The traditional way to decide if you need a statin: Your risk score
A decade ago, if your doctor was deciding whether to prescribe you a statin for high cholesterol, they’d typically just consider a bunch of clues about your heart health — like your blood pressure, blood sugar, age and sex. Then they’d make an educated guess about your risk for having a heart attack.
But of course, everybody — and everybody’s body — is different. So the way your risk looks on paper doesn’t always reflect what’s actually going on.
“While these risk scores work well when applied to the population at large, they are less precise at predicting individual risk,” says Dr. Salber.
The bigger question: How do your coronary arteries look?
So all of the above information is important, but it’s often an incomplete picture. What about the actual state of your coronary arteries, the blood vessels that provide blood to your heart?
As a result of genetics, lifestyle factors, or just plain old age, gunk can build up in these arteries. The technical term is calcium arterial calcification. As you might imagine, it’s not good.
“The more coronary arterial calcification in an individual’s heart arteries, the higher their risk for experiencing a heart attack,” says Dr.
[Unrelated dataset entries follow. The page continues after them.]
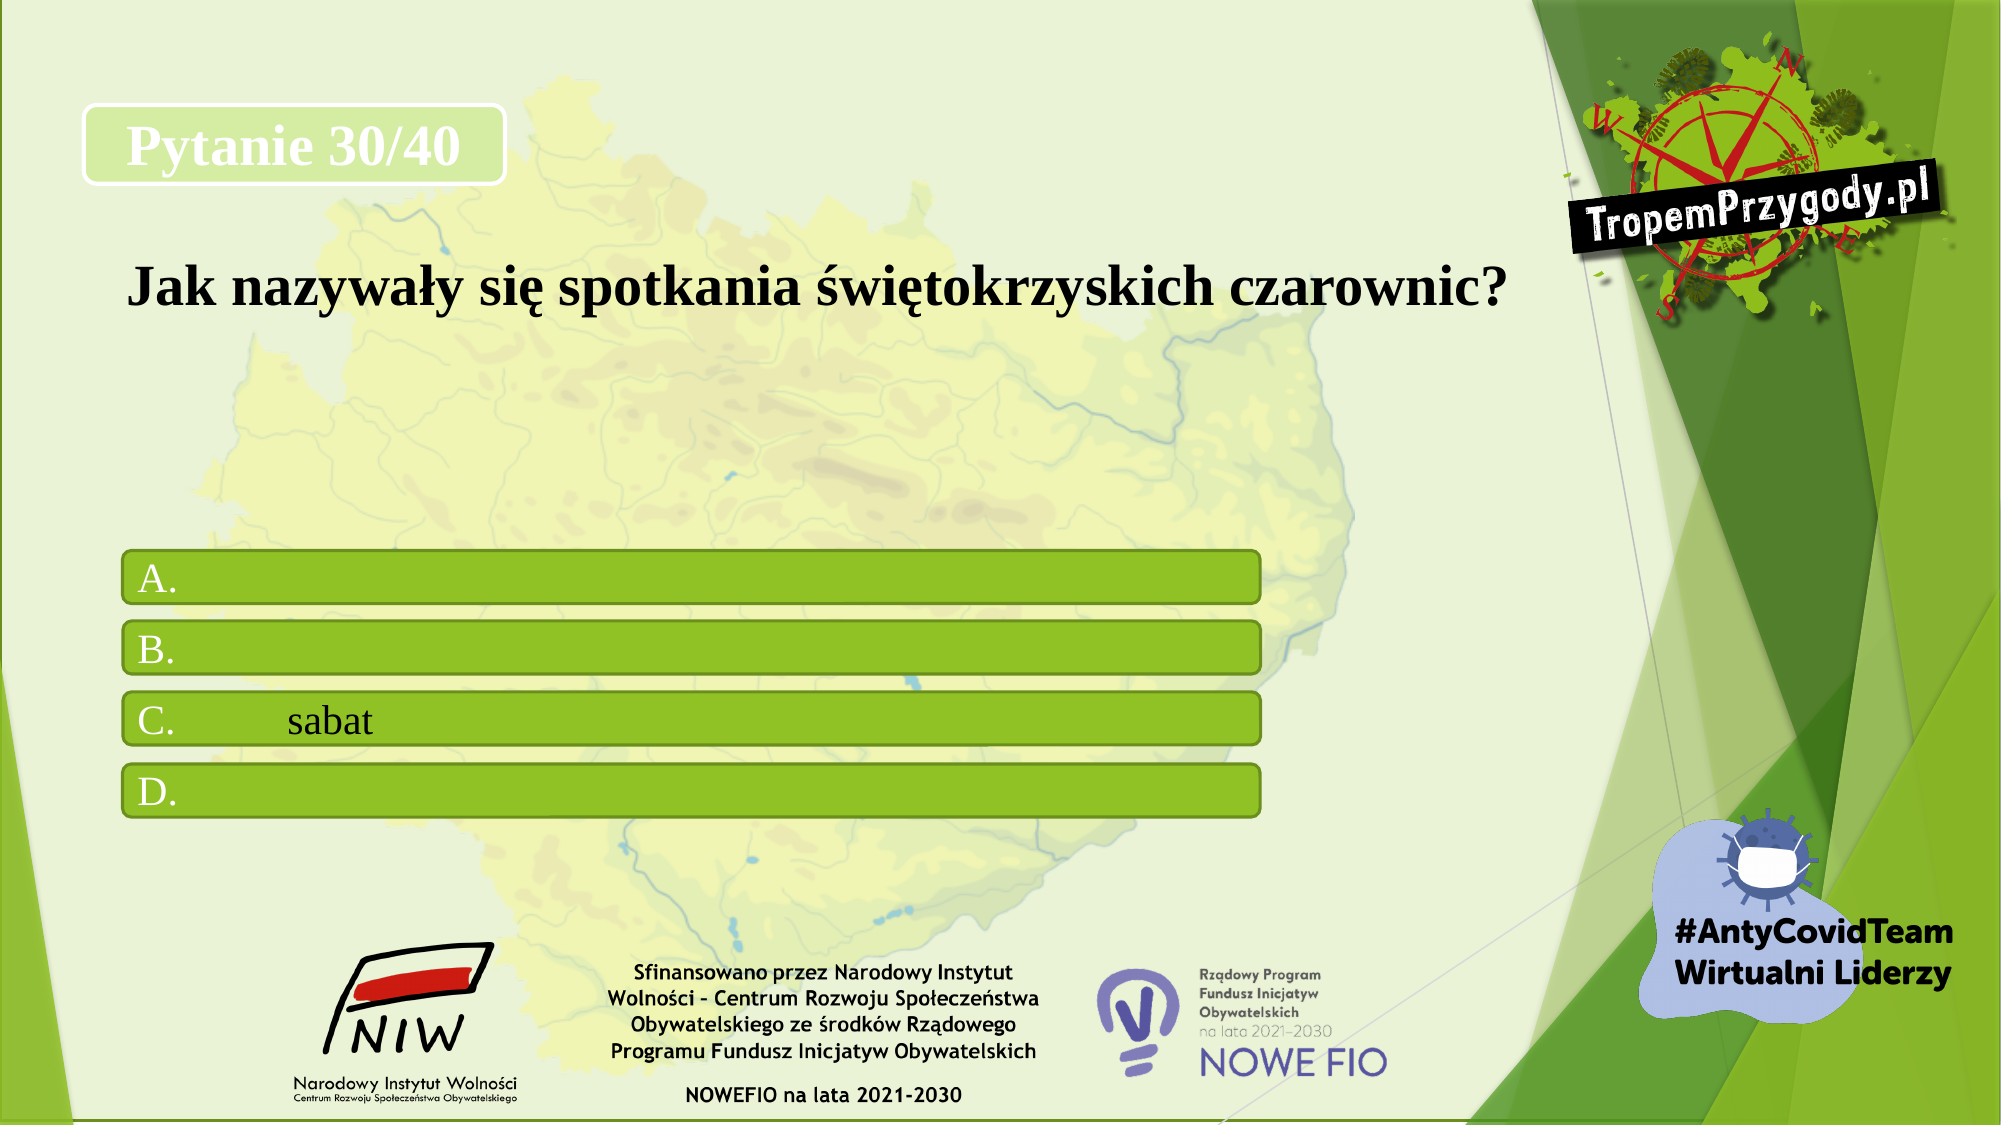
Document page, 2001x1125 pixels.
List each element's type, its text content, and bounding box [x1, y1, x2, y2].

picture [294, 932, 1410, 1125]
picture [1563, 31, 1957, 331]
title Pytanie 30/40 Jak nazywały się spotkania świętokrzyskich czarownic? [111, 99, 1568, 547]
list A. B. C. sabat D. [122, 543, 1249, 992]
picture [1599, 719, 1993, 1113]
Salber.
That’s where a coronary artery calcium (CAC) test comes in.
Calcium scoring: An advanced screening method for heart attack risk
A CAC test is a type of very fast X-ray, or CT scan, that shows if you have any calcium deposits in your coronary arteries.
Key facts about CAC test
- The most advanced screening method to show your risk for heart attack
- Fast and easy, taking less than 30 minutes
- Safe, using less radiation than most other forms of medical imaging
- Covered by many insurance plans — but if your insurance doesn’t cover it, it can range in cost from $100 to $400
Statin or not: Your CAC score is key to deciding
Sometimes, a CAC test is a life-saving early warning system. That’s especially true for someone whose risk of heart attack looked low on paper, but is actually high.
“In this situation, a CAC score can show high risk early enough to start successful prevention strategies,” says Dr. Salber. That can include diet, exercise, an aspirin — and sometimes, a statin.
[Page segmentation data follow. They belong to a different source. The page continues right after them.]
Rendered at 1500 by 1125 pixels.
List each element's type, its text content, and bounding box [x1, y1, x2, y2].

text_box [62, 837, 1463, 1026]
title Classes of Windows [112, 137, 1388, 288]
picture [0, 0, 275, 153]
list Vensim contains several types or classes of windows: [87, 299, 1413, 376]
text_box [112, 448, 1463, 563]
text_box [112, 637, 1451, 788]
For others, it’s an opposite plot twist.
Maybe their risk looked high based on their cholesterol and other factors. But through calcium scoring, they discover their coronary arteries are actually in excellent shape — and they don’t need a statin.
“If someone has a CAC of 0, they are at an extremely low risk of a heart attack in the next five years,” says Dr. Salber. “Low enough that they can safely avoid a statin.”
So if you have high cholesterol, a family history of heart disease, or are just worried about your heart health, talk to your doctor about calcium scoring.
It may wind up saving your life — or at least saving you a prescription.